Mars Hill Bible Church, January 7

I visited Mars Hill tonight. I am amazed at the air of ignorance felt there, in regards to the controversy clouding in and crowding in on the place from the outside. I felt quite idolatrous even thinking of Rob Bell in a critical, consumerist fashion. Is he giving me what I am used to hearing? Was that a wise choice of words? How dare he be funny? And even examining the worship. Yes, of course, they would play that song. It’s so Mars Hill. Can you imagine? Struggling to worship as I myself try to understand the theology of the church?

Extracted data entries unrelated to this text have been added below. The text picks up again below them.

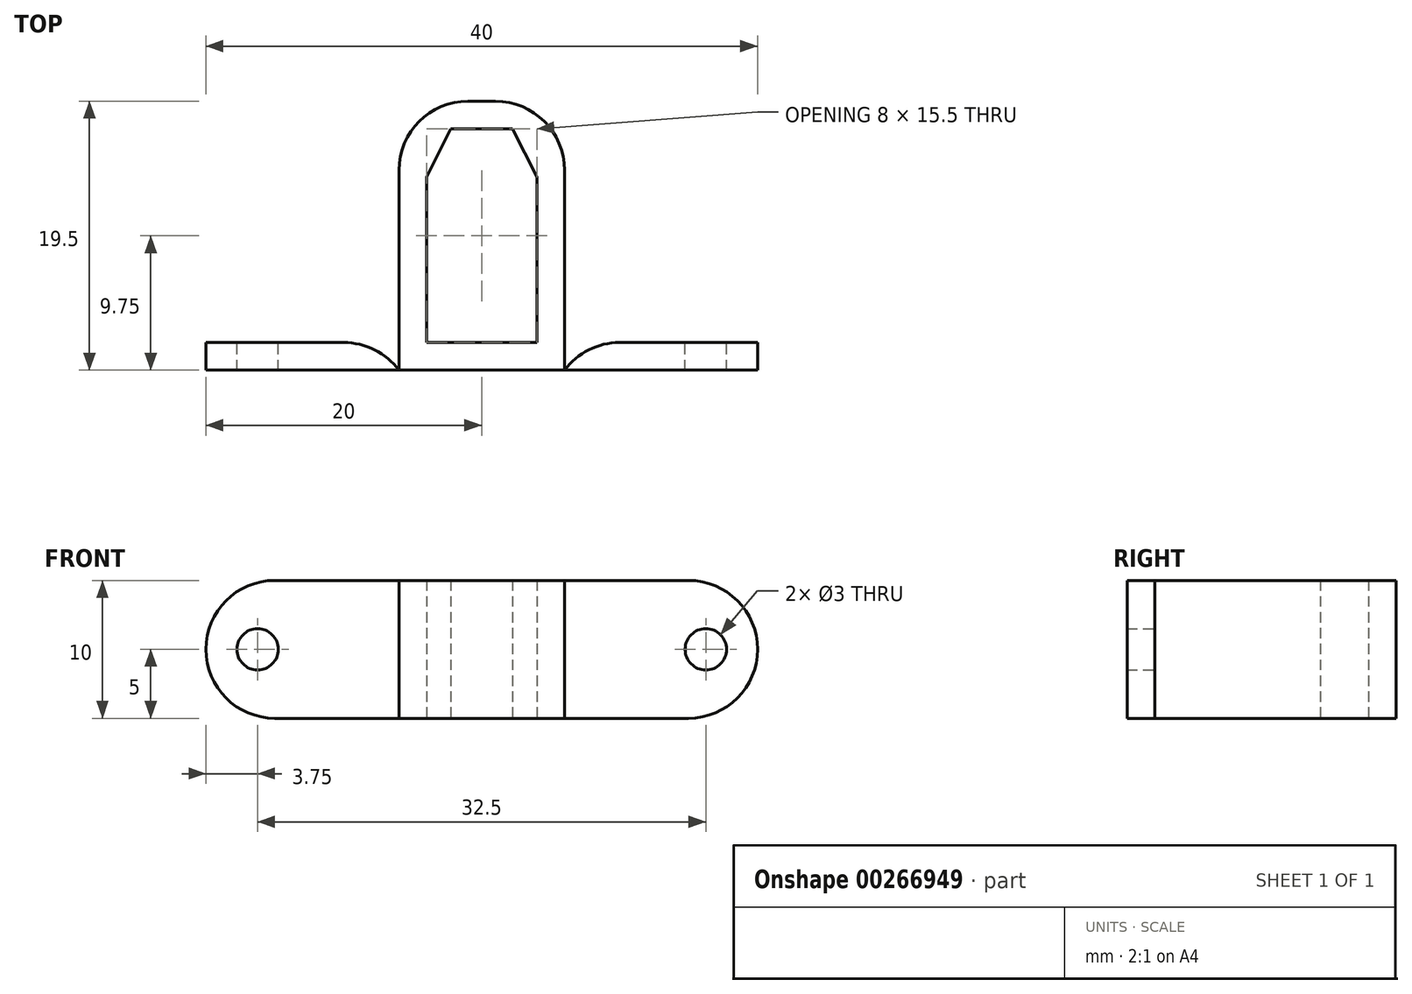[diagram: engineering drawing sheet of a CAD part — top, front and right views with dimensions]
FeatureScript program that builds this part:
annotation { "Feature Type Name" : "Feature", "Feature Type Description" : "" }
export const myFeature = defineFeature(function(context is Context, id is Id, definition is map)
    precondition{}
    {
        {
            var Q0;
            Q0=qCreatedBy(makeId("Top.planeOp"),FACE);
            var sketch = newSketch(context, id + "F0", { "sketchPlane" : qUnion([Q0])});
            skLineSegment(sketch, "E0", {"start": v(0, 0) * mm, "end": v(-4, 0) * mm});
            skLineSegment(sketch, "E1", {"start": v(-4, 0) * mm, "end": v(-4, 12) * mm});
            skLineSegment(sketch, "E2", {"start": v(-4, 12) * mm, "end": v(-2.23, 15.5) * mm});
            skLineSegment(sketch, "E3", {"start": v(-2.23, 15.5) * mm, "end": v(2.23, 15.5) * mm});
            skLineSegment(sketch, "E4", {"start": v(2.23, 15.5) * mm, "end": v(4, 12) * mm});
            skLineSegment(sketch, "E5", {"start": v(4, 12) * mm, "end": v(4, 0) * mm});
            skLineSegment(sketch, "E6", {"start": v(4, 0) * mm, "end": v(0, 0) * mm});
            skLineSegment(sketch, "E7.bottom", {"start": v(6, 0) * mm, "end": v(-6, 0) * mm});
            skLineSegment(sketch, "E7.top", {"start": v(6, 17.5) * mm, "end": v(-6, 17.5) * mm});
            skLineSegment(sketch, "E7.left", {"start": v(6, 0) * mm, "end": v(6, 17.5) * mm});
            skLineSegment(sketch, "E7.right", {"start": v(-6, 0) * mm, "end": v(-6, 17.5) * mm});
            skPoint(sketch, "E8", {"position": v(0, 17.5) * mm});
            skLineSegment(sketch, "E9", {"start": v(-6, 0) * mm, "end": v(-6, -2) * mm});
            skLineSegment(sketch, "E10", {"start": v(-6, -2) * mm, "end": v(6, -2) * mm});
            skLineSegment(sketch, "E11", {"start": v(6, -2) * mm, "end": v(6, 0) * mm});
            skSolve(sketch);
        }
        {
            var Q0;
            Q0 = qSketchRegion(id + "F0", true);
            extrude(context, id + "F1", {"entities" : qUnion([Q0]), "depth" : 10 * mm});
        }
        {
            var Q0;
            Q0=makeQuery(id+"F1.opExtrude","CAP_FACE",FACE,{"disambiguationData":[OSD([sQuery(id+"F0.wireOp",EDGE,"E1"),sQuery(id+"F0.wireOp",EDGE,"E2"),sQuery(id+"F0.wireOp",EDGE,"E3"),sQuery(id+"F0.wireOp",EDGE,"E4"),sQuery(id+"F0.wireOp",EDGE,"E5"),sQuery(id+"F0.wireOp",EDGE,"E7.bottom"),sQuery(id+"F0.wireOp",EDGE,"E7.top"),sQuery(id+"F0.wireOp",EDGE,"E7.left"),sQuery(id+"F0.wireOp",EDGE,"E7.right"),sQuery(id+"F0.wireOp",EDGE,"E9"),sQuery(id+"F0.wireOp",EDGE,"E10"),sQuery(id+"F0.wireOp",EDGE,"E11")])],"isStart":false});
            var sketch = newSketch(context, id + "F2", { "sketchPlane" : qUnion([Q0])});
            skLineSegment(sketch, "E12", {"start": v(-6, 0) * mm, "end": v(-20, 0) * mm});
            skLineSegment(sketch, "E13", {"start": v(-20, 0) * mm, "end": v(-20, -2) * mm});
            skLineSegment(sketch, "E14", {"start": v(-20, -2) * mm, "end": v(-6, -2) * mm});
            skLineSegment(sketch, "E15", {"start": v(-6, -2) * mm, "end": v(6, -2) * mm});
            skLineSegment(sketch, "E16", {"start": v(6, -2) * mm, "end": v(20, -2) * mm});
            skLineSegment(sketch, "E17", {"start": v(20, -2) * mm, "end": v(20, 0) * mm});
            skLineSegment(sketch, "E18", {"start": v(20, 0) * mm, "end": v(6, 0) * mm});
            skLineSegment(sketch, "E19", {"start": v(6, 0) * mm, "end": v(0, 0) * mm});
            skLineSegment(sketch, "E20", {"start": v(0, 0) * mm, "end": v(-6, 0) * mm});
            skSolve(sketch);
        }
        {
            var Q0;
            {var subQ0=sQuery(id+"F2.wireOp",EDGE,"E12");Q0=makeQuery(id+"F2.imprint","IMPRINT",FACE,{"disambiguationData":[TD([[makeQuery(id+"F2.imprint","IMPRINT",EDGE,{"derivedFrom":subQ0}),1.0]])]});}
            var Q1;
            {var subQ0=sQuery(id+"F2.wireOp",EDGE,"E16");Q1=makeQuery(id+"F2.imprint","IMPRINT",FACE,{"disambiguationData":[TD([[makeQuery(id+"F2.imprint","IMPRINT",EDGE,{"derivedFrom":subQ0}),1.0]])]});}
            extrude(context, id + "F3", {"entities" : qUnion([Q0, Q1]), "oppositeDirection" : true, "depth" : 10 * mm});
        }
        {
            var Q0;
            Q0=makeQuery(id+"F3.opExtrude","SWEPT_FACE",FACE,{"disambiguationData":[OSD([sQuery(id+"F2.wireOp",EDGE,"E12")])]});
            var sketch = newSketch(context, id + "F4", { "sketchPlane" : qUnion([Q0])});
            skCircle(sketch, "E21", {"center": v(16.25, 5) * mm, "radius": 1.5 * mm});
            skCircle(sketch, "E22.MirrorC", {"center": v(-16.25, 5) * mm, "radius": 1.5 * mm});
            skSolve(sketch);
        }
        {
            var Q0;
            Q0 = qSketchRegion(id + "F4", true);
            extrude(context, id + "F5", {"entities" : qUnion([Q0]), "operationType" : NewBodyOperationType.REMOVE, "oppositeDirection" : true, "depth" : 25 * mm});
        }
        {
            var Q0;
            Q0=makeQuery(id+"F1.opExtrude","SWEPT_EDGE",EDGE,{"disambiguationData":[OSD([sQuery(id+"F0.wireOp",EDGE,"E7.top"),sQuery(id+"F0.wireOp",EDGE,"E7.right")])]});
            var Q1;
            Q1=makeQuery(id+"F1.opExtrude","SWEPT_EDGE",EDGE,{"disambiguationData":[OSD([sQuery(id+"F0.wireOp",EDGE,"E7.top"),sQuery(id+"F0.wireOp",EDGE,"E7.left")])]});
            var Q2;
            Q2=makeQuery(id+"F3.opExtrude","SWEPT_EDGE",EDGE,{"disambiguationData":[OSD([sQuery(id+"F0.wireOp",EDGE,"E7.right"),sQuery(id+"F0.wireOp",EDGE,"E9"),sQuery(id+"F2.wireOp",EDGE,"E12"),sQuery(id+"F2.wireOp",EDGE,"E20")])]});
            var Q3;
            Q3=makeQuery(id+"F3.opExtrude","SWEPT_EDGE",EDGE,{"disambiguationData":[OSD([sQuery(id+"F0.wireOp",EDGE,"E7.left"),sQuery(id+"F0.wireOp",EDGE,"E11"),sQuery(id+"F2.wireOp",EDGE,"E18"),sQuery(id+"F2.wireOp",EDGE,"E19")])]});
            var Q4;
            Q4=makeQuery(id+"F3.opExtrude","CAP_EDGE",EDGE,{"disambiguationData":[OSD([sQuery(id+"F2.wireOp",EDGE,"E13")])],"isStart":true});
            var Q5;
            Q5=makeQuery(id+"F3.opExtrude","CAP_EDGE",EDGE,{"disambiguationData":[OSD([sQuery(id+"F2.wireOp",EDGE,"E13")])],"isStart":false});
            var Q6;
            Q6=makeQuery(id+"F3.opExtrude","CAP_EDGE",EDGE,{"disambiguationData":[OSD([sQuery(id+"F2.wireOp",EDGE,"E17")])],"isStart":true});
            var Q7;
            Q7=makeQuery(id+"F3.opExtrude","CAP_EDGE",EDGE,{"disambiguationData":[OSD([sQuery(id+"F2.wireOp",EDGE,"E17")])],"isStart":false});
            fillet(context, id + "F6", {"entities" : qUnion([Q0, Q1, Q2, Q3, Q4, Q5, Q6, Q7]), "radius" : 5 * mm, "tangentPropagation" : true, "allowEdgeOverflow" : false});
        }
    });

Yet the hype seems to die every time I visit. I am sick of examining the church as a phenomenon, whether at Mars Hill or West Cannon, or elsewhere. I want to be a part of Jesus in the world. In his body, doing what he does. This is what spurred me to write this “Abigeauty” thing, if I do in fact write it. In technical terms, it is a struggle between the philosophy of looking back at the Bible—trying to model the worthy characters, follow all commands as timeless law, being an Acts style church—contrasted with what I suppose is what Mars Hill is at work on: Living and breathing as a moving, working body of Jesus in the world he has placed us in, as living out the projection of Scripture and this “new covenant” in Jesus’ blood. In doing this, Mars Hill has ignored commands, it would seem, like allowing a woman to be a deacon or pastor (a position with a different role for them than a traditional church). But if specific, cultural commands like this are to remain forever, how different is this covenant than that of Judaism? New look, same (not so great) taste. Or, if 2 Corinthians 3 teaches what I propose, it is the taste of death. If the old letter kills, would a new “letter” kill as well? Yet if what we were doing was being Jesus to our world in a holy pleasing way, how is a woman teaching an adult Sunday school class somehow disobedient? Surely it meant something in Paul’s day, but something about that kind of Biblical interpretation grinds against me terribly.

All these thoughts came about because a woman was interviewed on stage, telling her “story” of taking a teaching job in a Grand Rapids alternative high school. Rob used it as a launch pad to speak of Jesus’ teaching on the Good Samaritan. He asked a question of the story, “Who was the real priest? Who truly revealed God?” Anyways, after the service, a conservative friend of mine said, “I never thought I would hear a woman preacher tonight.” What a taboo topic in my circles. And how ridiculous! The issue of a woman’s role in the church has become the determining factor of a church being “liberal” or “conservative”. It seems so much smaller than the way of Jesus.

The Purpose of Posting

I am concerned that the way of Christ has become so, well, narrow. If God’s story is as epic as the Bible makes it seem, why is Christianity such a small answer, an option among the others? Why are church people so similar, church culture so…sanitary? The God of the universe must be more engaging than we are making Him seem. Part of my concern stems from the way we look at Scripture, always looking back at it, never using as a lens to look forward, to dream. That word has had some harsh treatment in some Christian circles. A shame. What if the new covenant, built not with letters, but in human hearts is not as certain as we have so often made it? What if God needs to be revealed differently to each generation, though He Himself doesn’t change? What if difference among Christians isn’t the problem, but the path to knowing the fullness of God? Understanding and ignorance are the paradox, not the problem. This is the paradox of God. And many (even me, I think) find it beautiful.